Pre-concentrate this decolorizing solution to 393g / ι, which is a hydrochloric acid-free concentration in the concentration tube, and use it as a feed solution of the continuous concentration tube to maintain the concentration to 785g / ι, and add it to the crystal tube and adjust pH to 5.0 with hydrochloric acid. Cooling crystallization was performed.

As a result of the crystallization, the slurry was separated by a centrifugal separator. As a result, 57 kg of the first wet product and 65 ι of mother liquor were obtained.

Since this primary mother liquor contained 26.3 Kg of lysine hydrochloride, the solution was separated by crystallization while concentration in a batch again, and as a result, 19.4 Kg of the secondary wet product and 30 ι were obtained. This secondary mother liquor was circulated to the fermentation broth and used again. The primary and secondary wet products were combined and dried to obtain 62 kg of dry product with 99% content.

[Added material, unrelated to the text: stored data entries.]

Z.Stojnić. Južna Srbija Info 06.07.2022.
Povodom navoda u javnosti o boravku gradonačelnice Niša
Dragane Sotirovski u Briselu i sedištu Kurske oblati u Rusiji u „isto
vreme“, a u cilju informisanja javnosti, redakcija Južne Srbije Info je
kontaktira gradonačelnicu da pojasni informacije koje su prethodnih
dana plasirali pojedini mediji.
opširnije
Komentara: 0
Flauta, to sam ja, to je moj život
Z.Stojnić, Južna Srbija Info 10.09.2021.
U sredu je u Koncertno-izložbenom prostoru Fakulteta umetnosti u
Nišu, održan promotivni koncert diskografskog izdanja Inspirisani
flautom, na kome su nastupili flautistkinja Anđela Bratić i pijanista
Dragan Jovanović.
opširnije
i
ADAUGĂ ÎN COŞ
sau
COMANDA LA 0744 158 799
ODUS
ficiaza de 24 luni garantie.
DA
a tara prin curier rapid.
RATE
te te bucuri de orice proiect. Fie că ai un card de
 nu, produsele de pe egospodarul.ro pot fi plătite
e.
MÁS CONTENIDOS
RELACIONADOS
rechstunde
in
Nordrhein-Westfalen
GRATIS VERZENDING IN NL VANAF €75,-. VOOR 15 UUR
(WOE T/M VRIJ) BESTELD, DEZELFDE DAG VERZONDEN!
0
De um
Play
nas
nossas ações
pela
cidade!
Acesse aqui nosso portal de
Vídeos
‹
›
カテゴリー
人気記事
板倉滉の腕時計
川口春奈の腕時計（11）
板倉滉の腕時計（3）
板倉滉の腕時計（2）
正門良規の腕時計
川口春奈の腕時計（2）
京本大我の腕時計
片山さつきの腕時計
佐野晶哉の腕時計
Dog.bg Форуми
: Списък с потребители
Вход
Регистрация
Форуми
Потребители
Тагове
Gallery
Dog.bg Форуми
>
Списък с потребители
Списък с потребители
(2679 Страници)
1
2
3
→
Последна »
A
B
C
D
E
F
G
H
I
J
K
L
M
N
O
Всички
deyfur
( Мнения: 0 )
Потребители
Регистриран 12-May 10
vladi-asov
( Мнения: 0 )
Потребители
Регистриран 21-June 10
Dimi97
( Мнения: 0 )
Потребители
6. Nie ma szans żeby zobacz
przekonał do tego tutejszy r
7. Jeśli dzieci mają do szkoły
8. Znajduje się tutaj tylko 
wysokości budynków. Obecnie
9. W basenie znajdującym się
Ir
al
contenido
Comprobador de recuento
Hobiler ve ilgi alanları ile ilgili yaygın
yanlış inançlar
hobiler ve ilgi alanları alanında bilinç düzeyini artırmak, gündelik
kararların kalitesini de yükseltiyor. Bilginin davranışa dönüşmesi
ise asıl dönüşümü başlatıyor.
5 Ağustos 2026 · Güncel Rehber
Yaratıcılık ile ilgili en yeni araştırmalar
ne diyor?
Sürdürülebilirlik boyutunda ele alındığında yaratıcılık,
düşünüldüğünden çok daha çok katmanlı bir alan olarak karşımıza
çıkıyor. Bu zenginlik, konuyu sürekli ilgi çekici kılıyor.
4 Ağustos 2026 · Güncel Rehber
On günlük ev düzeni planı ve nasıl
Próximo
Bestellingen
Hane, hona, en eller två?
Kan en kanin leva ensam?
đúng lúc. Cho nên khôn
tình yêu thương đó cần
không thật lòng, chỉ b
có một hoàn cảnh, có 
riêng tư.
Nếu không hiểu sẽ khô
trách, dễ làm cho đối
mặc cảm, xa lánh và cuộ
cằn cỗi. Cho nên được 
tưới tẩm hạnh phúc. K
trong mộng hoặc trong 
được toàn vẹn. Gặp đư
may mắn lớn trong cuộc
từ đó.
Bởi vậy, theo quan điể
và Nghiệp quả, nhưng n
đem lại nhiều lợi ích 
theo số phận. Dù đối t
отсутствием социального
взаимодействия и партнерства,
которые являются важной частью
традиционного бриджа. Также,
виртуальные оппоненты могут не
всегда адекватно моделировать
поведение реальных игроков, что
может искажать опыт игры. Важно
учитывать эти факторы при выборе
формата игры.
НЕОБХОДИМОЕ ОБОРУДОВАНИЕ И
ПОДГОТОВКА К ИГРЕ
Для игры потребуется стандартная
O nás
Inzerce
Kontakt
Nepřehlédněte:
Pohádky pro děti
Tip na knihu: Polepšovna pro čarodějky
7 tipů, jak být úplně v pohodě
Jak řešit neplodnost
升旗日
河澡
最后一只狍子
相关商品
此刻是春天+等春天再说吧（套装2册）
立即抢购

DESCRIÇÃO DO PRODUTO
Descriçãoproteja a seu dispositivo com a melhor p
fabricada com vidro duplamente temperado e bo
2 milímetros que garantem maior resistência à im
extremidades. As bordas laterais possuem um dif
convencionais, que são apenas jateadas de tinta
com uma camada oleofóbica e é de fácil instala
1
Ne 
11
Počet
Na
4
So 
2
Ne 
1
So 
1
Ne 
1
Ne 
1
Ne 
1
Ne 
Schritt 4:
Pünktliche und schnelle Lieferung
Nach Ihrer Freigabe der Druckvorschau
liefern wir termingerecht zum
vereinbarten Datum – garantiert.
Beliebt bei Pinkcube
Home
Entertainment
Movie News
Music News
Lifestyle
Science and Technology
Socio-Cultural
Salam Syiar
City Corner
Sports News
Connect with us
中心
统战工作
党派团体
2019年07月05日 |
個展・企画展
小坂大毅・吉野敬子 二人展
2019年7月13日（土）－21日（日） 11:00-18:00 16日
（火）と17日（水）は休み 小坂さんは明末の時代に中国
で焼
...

The recovery rate from the fermentation broth was 90% when reprocessing the secondary mother liquor.

Claims (1)

After purifying the lysine fermentation broth in a conventional manner, L- lysine manufacturing method characterized in that the crystallization in the crystal tube while adding hydrochloric acid to the concentrate obtained by continuous concentration up to 760-840g / ι in the free base state.